Daha önce herhangi bir kitabını okumadığım yazar Nermin Bezmen’i Basın’dan tanıyor ve eşi aktör Tolga Savacı ile yıllardır devam eden güzel birlikteliğinden dolayı aşk hikayelerini çok güzel ifade edebileceğine dair olumlu bir önyargı taşıyordum. Böylesi bir beklenti ile başladım kitabın sayfalarını çevirmeye.
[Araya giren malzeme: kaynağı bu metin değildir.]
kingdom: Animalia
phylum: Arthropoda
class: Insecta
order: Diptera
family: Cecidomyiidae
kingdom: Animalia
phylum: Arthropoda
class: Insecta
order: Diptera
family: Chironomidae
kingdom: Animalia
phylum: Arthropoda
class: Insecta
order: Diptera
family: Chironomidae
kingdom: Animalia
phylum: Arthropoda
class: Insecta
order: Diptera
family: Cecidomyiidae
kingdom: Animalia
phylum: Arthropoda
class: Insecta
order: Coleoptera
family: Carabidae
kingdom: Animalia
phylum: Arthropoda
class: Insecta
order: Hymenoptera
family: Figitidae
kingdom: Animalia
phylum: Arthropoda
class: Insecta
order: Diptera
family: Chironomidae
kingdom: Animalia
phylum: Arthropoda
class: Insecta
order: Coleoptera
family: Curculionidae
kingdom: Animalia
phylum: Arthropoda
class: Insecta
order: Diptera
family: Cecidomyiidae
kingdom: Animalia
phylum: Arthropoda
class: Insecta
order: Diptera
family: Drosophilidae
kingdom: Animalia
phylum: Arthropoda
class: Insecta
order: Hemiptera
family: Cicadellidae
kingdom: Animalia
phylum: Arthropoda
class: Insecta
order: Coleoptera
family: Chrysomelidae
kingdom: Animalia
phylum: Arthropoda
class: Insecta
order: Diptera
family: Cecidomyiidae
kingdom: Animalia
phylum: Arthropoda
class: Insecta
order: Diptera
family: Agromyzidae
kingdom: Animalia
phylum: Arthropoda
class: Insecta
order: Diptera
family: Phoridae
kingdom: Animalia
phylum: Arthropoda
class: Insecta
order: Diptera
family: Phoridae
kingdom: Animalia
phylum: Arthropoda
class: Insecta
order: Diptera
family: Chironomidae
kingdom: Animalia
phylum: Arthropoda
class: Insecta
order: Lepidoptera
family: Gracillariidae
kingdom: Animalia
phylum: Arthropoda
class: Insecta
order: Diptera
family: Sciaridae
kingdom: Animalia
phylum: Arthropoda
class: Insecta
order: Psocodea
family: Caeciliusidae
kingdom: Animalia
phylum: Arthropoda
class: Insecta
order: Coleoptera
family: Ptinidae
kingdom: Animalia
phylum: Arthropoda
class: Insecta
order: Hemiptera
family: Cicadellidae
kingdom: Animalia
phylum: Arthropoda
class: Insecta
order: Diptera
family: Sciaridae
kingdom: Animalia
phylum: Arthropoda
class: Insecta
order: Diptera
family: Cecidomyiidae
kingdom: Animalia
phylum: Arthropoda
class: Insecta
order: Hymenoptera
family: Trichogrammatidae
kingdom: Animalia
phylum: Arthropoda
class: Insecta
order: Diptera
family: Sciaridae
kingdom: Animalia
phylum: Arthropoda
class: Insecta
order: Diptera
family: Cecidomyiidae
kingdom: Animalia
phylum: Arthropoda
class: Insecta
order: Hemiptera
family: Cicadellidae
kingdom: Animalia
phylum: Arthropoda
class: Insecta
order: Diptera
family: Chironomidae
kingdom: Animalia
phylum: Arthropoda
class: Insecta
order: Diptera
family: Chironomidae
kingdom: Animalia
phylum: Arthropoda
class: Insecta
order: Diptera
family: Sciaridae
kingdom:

Ancak nedense kitap beni kendi dünyasına çekemedi. Kuşkusuz bunun bazı nedenleri var: Öncelikle kitapta çok fazla betimleme var. Betimlemeler bir yazarın sanatını konuşturma silahlarının belki de en önemlisidir ama bu kitapta ana konu ile ilgisi bulunmayan; perdeler, sandalyeler, sehpalar, giysiler vs konularında çok fazla ve birbirini tekrar eden, aynı zamanda gereksiz betimlemeler söz konusu. Yazım dili de oldukça yavanken bir de bu durum okurun olay örgüsü ile bütünleşmesini engelliyor.
Beni rahatsız eden bir başka konu gerçeklik algısının bir türlü oluşturulamamasıydı. Bazı örnekler vereyim buna dair: Baş karakter Hüma; ailesi tarafından el bebek-gülbebek yetiştirilmiş, yabancılara ait okullarda okumuş 17 yaşında bir kız ama ülke meseleleri ile de çok ilgili. Bu durum bana mantıklı gelmedi ve olay örgüsüne paralel olarak Hüma’nın ağzından o günlerin tarihsel bilgilerinin verilip yorumlar yapılmasının karakterin ağzında sakil durduğunu düşünüyorum.
Bir diğer gerçeklik algısı noksanı da Hüma’nın eşi Nesim’in New York’tan İstanbul’a dönüşü: On sekiz yaşında genç bir karısı olan, Wall Street’te saygın ve güzel bir işe sahip olan Nesim’in bir gün kayınpederinden gelen bir mektupta babasının kalp krizi geçirdiğinin söylenmesi üzerine 1.Dünya Savaşının en ateşli günlerinin devam ettiği, Atlantik’te Alman Denizaltılarının cirit attığı bir dönemde herşeyi geride bırakıp bir İngiliz gemisi ile Liverpool’a doğru yola çıkması ortalama bir mantık ile kabul edilebilir bir şey değil. Diyelim ki Liverpool’a kadar ulaşmayı başardı; peki oradan İstanbul’a nasıl geçecek Boğazlarda İngiliz-Fransız kuşatması varken?
Bu hususların dışında Haziran-1912’deki nişan merasimi sırasında Balkan Savaşının sürdüğünden bahsedilmesi (Savaş Ekim-1912’de başlamıştır) yazarın tarihsel araştırma kısmında yeterli çalışmayı yapmadığını gösteriyor.
Kitabın okura yaptığı en önemli katkı ise tarihsel bir bilgiyi olay örgüsüne yedirerek okur üzerinde kalıcılığını sağlaması: 7-Mayıs-1915 tarihinde Alman denizaltısı tarafından batırılan ve bazı nedenlerden dolayı olayın önemi kasıtlı olarak ikinci plana itilen İngiliz yolcu gemisi Lusitania’nın hikayesini unutmamak üzere öğreniyoruz kitap sayesinde.